>>>

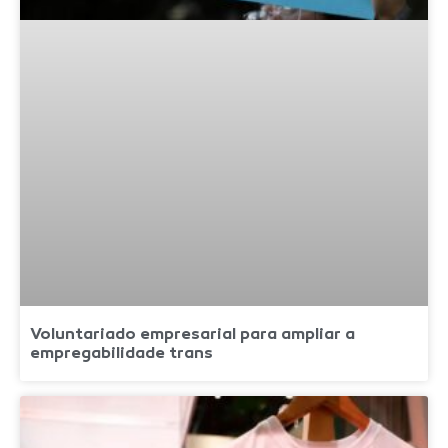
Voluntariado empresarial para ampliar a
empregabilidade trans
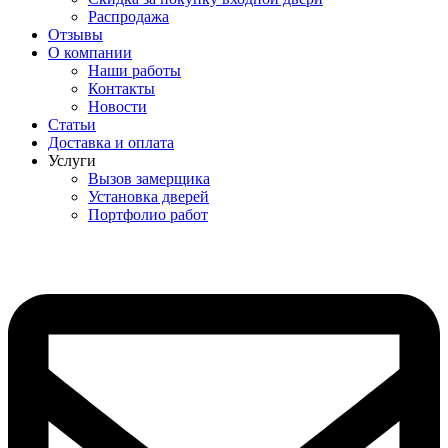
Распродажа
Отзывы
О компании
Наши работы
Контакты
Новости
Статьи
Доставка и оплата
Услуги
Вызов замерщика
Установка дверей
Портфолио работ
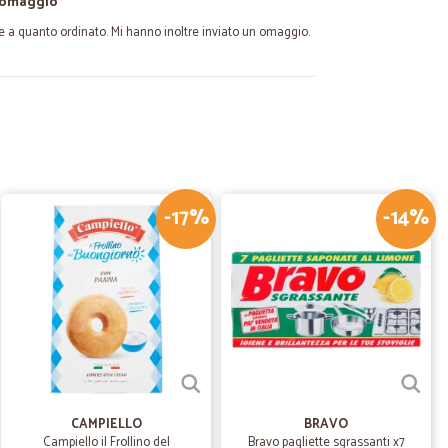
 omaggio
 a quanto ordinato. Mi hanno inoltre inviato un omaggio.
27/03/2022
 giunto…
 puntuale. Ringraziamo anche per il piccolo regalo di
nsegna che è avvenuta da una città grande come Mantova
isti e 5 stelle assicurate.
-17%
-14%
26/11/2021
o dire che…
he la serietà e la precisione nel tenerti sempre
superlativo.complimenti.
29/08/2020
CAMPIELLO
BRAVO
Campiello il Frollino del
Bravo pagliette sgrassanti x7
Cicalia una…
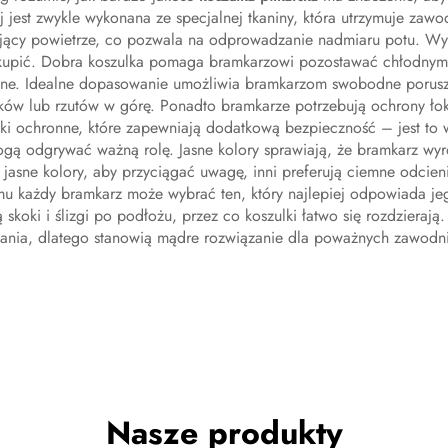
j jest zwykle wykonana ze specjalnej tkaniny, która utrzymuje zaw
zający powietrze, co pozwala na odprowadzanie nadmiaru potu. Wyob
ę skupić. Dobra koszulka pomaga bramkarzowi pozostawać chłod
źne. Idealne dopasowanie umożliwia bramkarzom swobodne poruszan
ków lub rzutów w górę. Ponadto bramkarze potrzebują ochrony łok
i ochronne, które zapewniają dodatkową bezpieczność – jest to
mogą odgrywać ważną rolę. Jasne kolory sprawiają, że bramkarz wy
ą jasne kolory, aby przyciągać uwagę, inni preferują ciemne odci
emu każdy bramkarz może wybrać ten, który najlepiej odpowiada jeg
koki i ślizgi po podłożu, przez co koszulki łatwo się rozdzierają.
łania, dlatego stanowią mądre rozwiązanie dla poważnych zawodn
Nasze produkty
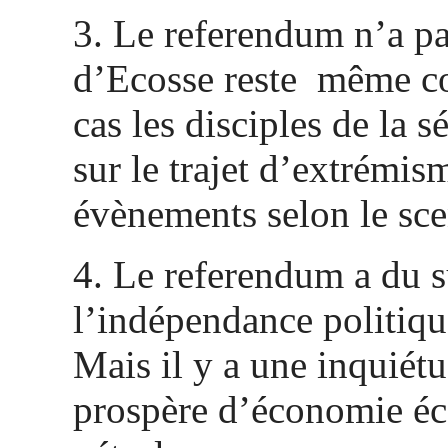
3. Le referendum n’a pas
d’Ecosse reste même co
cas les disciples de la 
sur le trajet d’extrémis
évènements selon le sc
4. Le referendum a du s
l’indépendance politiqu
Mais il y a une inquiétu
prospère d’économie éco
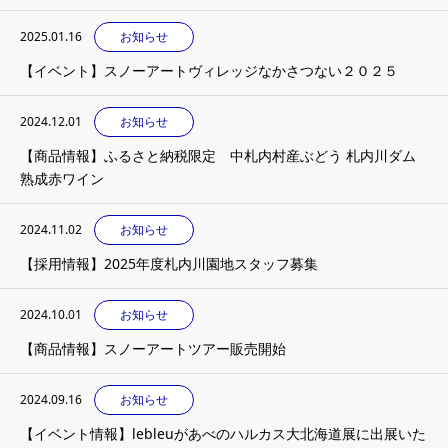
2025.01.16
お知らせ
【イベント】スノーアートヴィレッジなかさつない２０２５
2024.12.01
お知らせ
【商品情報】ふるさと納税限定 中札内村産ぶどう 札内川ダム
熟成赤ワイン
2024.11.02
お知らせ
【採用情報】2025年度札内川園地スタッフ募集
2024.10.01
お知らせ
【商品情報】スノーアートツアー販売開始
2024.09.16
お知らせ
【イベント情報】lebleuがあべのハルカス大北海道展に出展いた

<<<

**THE TASK**
Quote every line of text from all the items above without changing a character, and leave the pictures out of your answer.

**WRITTEN RESPONSE**
Voluntariado empresarial para ampliar a
empregabilidade trans
Распродажа
Отзывы
О компании
Наши работы
Контакты
Новости
Статьи
Доставка и оплата
Услуги
Вызов замерщика
Установка дверей
Портфолио работ
 omaggio
 a quanto ordinato. Mi hanno inoltre inviato un omaggio.
27/03/2022
 giunto…
 puntuale. Ringraziamo anche per il piccolo regalo di
nsegna che è avvenuta da una città grande come Mantova
isti e 5 stelle assicurate.
-17%
-14%
26/11/2021
o dire che…
he la serietà e la precisione nel tenerti sempre
superlativo.complimenti.
29/08/2020
CAMPIELLO
BRAVO
Campiello il Frollino del
Bravo pagliette sgrassanti x7
Cicalia una…
j jest zwykle wykonana ze specjalnej tkaniny, która utrzymuje zaw
zający powietrze, co pozwala na odprowadzanie nadmiaru potu. Wyob
ę skupić. Dobra koszulka pomaga bramkarzowi pozostawać chłod
źne. Idealne dopasowanie umożliwia bramkarzom swobodne poruszan
ków lub rzutów w górę. Ponadto bramkarze potrzebują ochrony łok
i ochronne, które zapewniają dodatkową bezpieczność – jest to
mogą odgrywać ważną rolę. Jasne kolory sprawiają, że bramkarz wy
ą jasne kolory, aby przyciągać uwagę, inni preferują ciemne odci
emu każdy bramkarz może wybrać ten, który najlepiej odpowiada jeg
koki i ślizgi po podłożu, przez co koszulki łatwo się rozdzierają.
łania, dlatego stanowią mądre rozwiązanie dla poważnych zawodn
Nasze produkty
3. Le referendum n’a pas
d’Ecosse reste même co
cas les disciples de la 
sur le trajet d’extrémis
évènements selon le sc
4. Le referendum a du s
l’indépendance politiqu
Mais il y a une inquiétu
prospère d’économie éco
2025.01.16
お知らせ
【イベント】スノーアートヴィレッジなかさつない２０２５
2024.12.01
お知らせ
【商品情報】ふるさと納税限定 中札内村産ぶどう 札内川ダム
熟成赤ワイン
2024.11.02
お知らせ
【採用情報】2025年度札内川園地スタッフ募集
2024.10.01
お知らせ
【商品情報】スノーアートツアー販売開始
2024.09.16
お知らせ
【イベント情報】lebleuがあべのハルカス大北海道展に出展いた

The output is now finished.